Granulocyte Macrophage Colony-Stimulating Factor: Current Practice and Novel Approaches

Patricia C. Buchsel

Annette Forgey

Felicia Browning Grape

Sharon S. Hamann

granulocyte colony-stimulating factor
CJON 2002, 6(4), 198-205. DOI: 10.1188/02.CJON.198-205

Endogenous myeloid colony-stimulating factors (CSFs) have demonstrated the ability to enhance the clinical management of immunosuppressed patients with cancer. These agents are associated with significant decreases in chemotherapy-associated infections, antibiotic use, length of hospital stays, and mortality.

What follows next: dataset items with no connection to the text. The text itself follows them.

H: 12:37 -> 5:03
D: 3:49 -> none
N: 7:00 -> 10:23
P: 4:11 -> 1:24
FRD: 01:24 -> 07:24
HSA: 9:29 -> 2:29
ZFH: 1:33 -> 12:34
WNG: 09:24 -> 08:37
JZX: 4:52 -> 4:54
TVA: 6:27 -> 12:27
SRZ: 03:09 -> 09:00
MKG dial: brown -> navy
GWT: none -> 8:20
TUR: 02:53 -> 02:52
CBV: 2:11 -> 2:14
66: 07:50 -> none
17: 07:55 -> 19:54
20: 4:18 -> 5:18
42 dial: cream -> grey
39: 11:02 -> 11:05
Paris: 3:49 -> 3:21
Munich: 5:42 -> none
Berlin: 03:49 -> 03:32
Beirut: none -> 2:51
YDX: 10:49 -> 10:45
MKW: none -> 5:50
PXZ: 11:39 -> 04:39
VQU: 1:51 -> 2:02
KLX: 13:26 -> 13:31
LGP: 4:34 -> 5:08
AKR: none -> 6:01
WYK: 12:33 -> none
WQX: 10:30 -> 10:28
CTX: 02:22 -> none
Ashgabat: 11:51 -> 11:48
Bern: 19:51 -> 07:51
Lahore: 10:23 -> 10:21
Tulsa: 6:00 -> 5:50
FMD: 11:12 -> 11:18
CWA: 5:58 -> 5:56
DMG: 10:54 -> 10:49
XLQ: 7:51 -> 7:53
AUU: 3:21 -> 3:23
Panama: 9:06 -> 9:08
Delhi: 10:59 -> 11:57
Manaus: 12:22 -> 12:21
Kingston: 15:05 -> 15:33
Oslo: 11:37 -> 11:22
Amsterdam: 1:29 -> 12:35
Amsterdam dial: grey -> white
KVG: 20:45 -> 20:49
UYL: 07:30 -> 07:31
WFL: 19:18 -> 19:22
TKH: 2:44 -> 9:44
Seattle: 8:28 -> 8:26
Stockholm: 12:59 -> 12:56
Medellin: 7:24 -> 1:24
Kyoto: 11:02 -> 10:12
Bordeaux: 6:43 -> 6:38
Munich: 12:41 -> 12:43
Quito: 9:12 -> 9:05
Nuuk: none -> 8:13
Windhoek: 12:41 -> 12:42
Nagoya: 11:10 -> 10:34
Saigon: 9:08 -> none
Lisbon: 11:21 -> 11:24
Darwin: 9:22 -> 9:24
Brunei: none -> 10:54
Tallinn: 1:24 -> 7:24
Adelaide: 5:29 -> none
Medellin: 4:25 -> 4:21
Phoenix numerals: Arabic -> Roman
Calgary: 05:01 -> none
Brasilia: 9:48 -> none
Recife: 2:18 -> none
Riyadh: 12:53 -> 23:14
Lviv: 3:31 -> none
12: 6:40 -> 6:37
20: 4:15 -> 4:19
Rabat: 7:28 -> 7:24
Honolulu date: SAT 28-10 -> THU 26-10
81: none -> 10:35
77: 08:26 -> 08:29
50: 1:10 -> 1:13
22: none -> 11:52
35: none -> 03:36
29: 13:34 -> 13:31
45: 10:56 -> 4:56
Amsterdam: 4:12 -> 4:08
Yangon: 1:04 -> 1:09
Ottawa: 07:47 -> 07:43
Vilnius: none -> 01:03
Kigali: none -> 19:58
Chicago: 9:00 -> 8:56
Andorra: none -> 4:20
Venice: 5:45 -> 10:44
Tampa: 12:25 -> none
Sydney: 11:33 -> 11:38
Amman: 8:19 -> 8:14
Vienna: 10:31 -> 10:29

Two major endogenous recombinant myeloid CSFs currently are being manufactured. Granulocyte macrophage CSF (GM-CSF) (sargramostim, Leukine®, Immunex Corporation, Seattle, WA) has broad activity in the proliferation and differentiation of myeloid lineage progenitor cells, whereas granulocyte CSF (filgrastim, Neupogen®, Amgen, Inc., Thousand Oaks, CA) acts selectively on cells of the granulocyte lineage. Clinical trials suggest that GM-CSF has clinical benefits beyond enhancing neutrophil recovery, including shortening the duration of mucositis and diarrhea, stimulating dendritic cells, preventing infection, acting as an adjuvant vaccine agent, and facilitating antitumor activity.